C'è poi un'altra grande questione. Oggi rischi di fare esclusivamente il patronato (da cui ormai derivano il 70% delle entrate della Cgil), la tutela individuale. Che pure è importante per il singolo lavoratore, ma è una cosa limitata, non cambi le condizioni di riferimento, strutturali. Oggi i lavoratori vivono una profonda solitudine; dobbiamo mettere in campo un percorso - è per questo che aderisco a Usb – per combattere prima di tutto la rassegnazione, la solitudine di quanti si sentono e sono soli sul posto di lavoro. E che non riescono a reggere lo scontro impari con il padrone.
Va chiusa la partita su quali sono stati gli sbagli della Cgil e bisogna guardare avanti. Bisogna ragionare sulla prospettiva e aprire alle esperienze e percorsi sindacali diverse. Il confronto tra esperienze diverse può essere molto utile in questa fase, perché ora dobbiamo ricostruire un percorso di resistenza e riappropriazione della consapevolezza delle proprie condizioni; quel che ormai viene negato al mondo del lavoro. Lavoratori e lavoratrici non possono più decidere sulle proprie condizioni. Quando entri in un luogo di lavoro ti ritrovi in una condizione che Maurizio definisce “da sudditi”, ma che è vera. Sei solo, e quindi senza diritti. Se manca la solidarietà di classe, la consapevolezza che è l'unità, il collettivo, a proporre e fondare il principio della “rappresentanza”, allora capisci perché molti hanno deciso di rinunciare a esprimersi, ad avere una rappresentanza sociale e anche politica. Che è poi quello sta avvenendo a tutti i livelli. È drammatico che più della metà della popolazione non esprima un'opzione politica. Per “ricostruire una sinistra” bisogna tornare sui luoghi di lavoro, ri-alfabetizzare politicamente e culturalmente, sui propri diritti.
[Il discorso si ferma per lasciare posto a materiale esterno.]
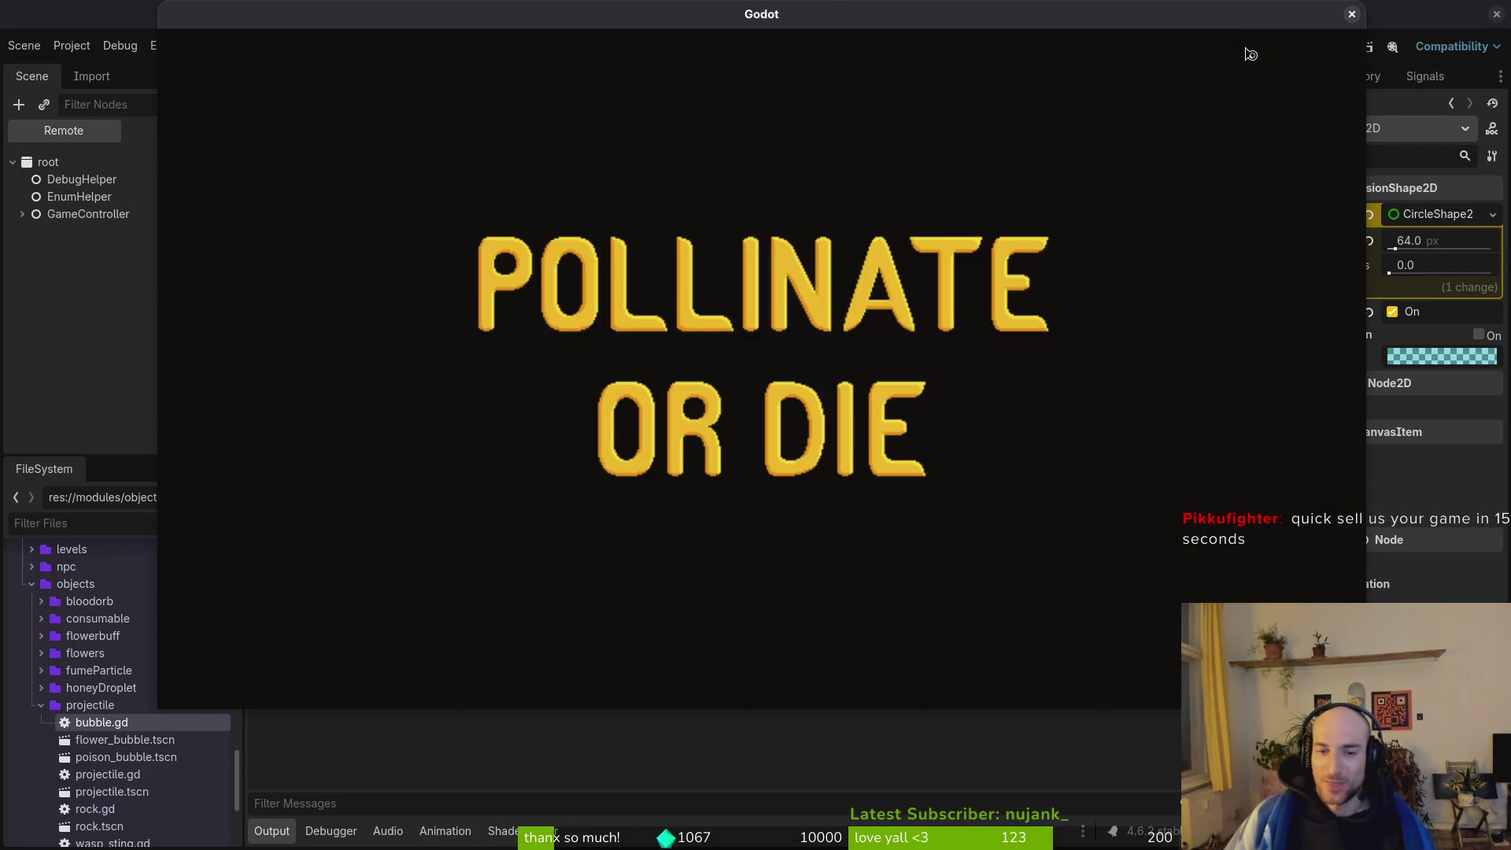
Play from the main menu, open and close the shop, then pause and stop the game.
key(Return)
Ed è importante il ruolo delle donne. Oltre ad abbracciare l'impegno politico e sindacale, ho avuto un approccio anche pacifista-ambientalista, ma soprattutto mi ha formato un approccio femminista. Non ho mai pensato che il sistema delle “quote” potesse rappresentare l'interesse delle donne. Può aiutare nelle fasi più nere, e oggi siamo in una fase nerissima, ma non consentono di risolvere questo problema dell'assenza della voce delle donne nel sindacato in Parlamento.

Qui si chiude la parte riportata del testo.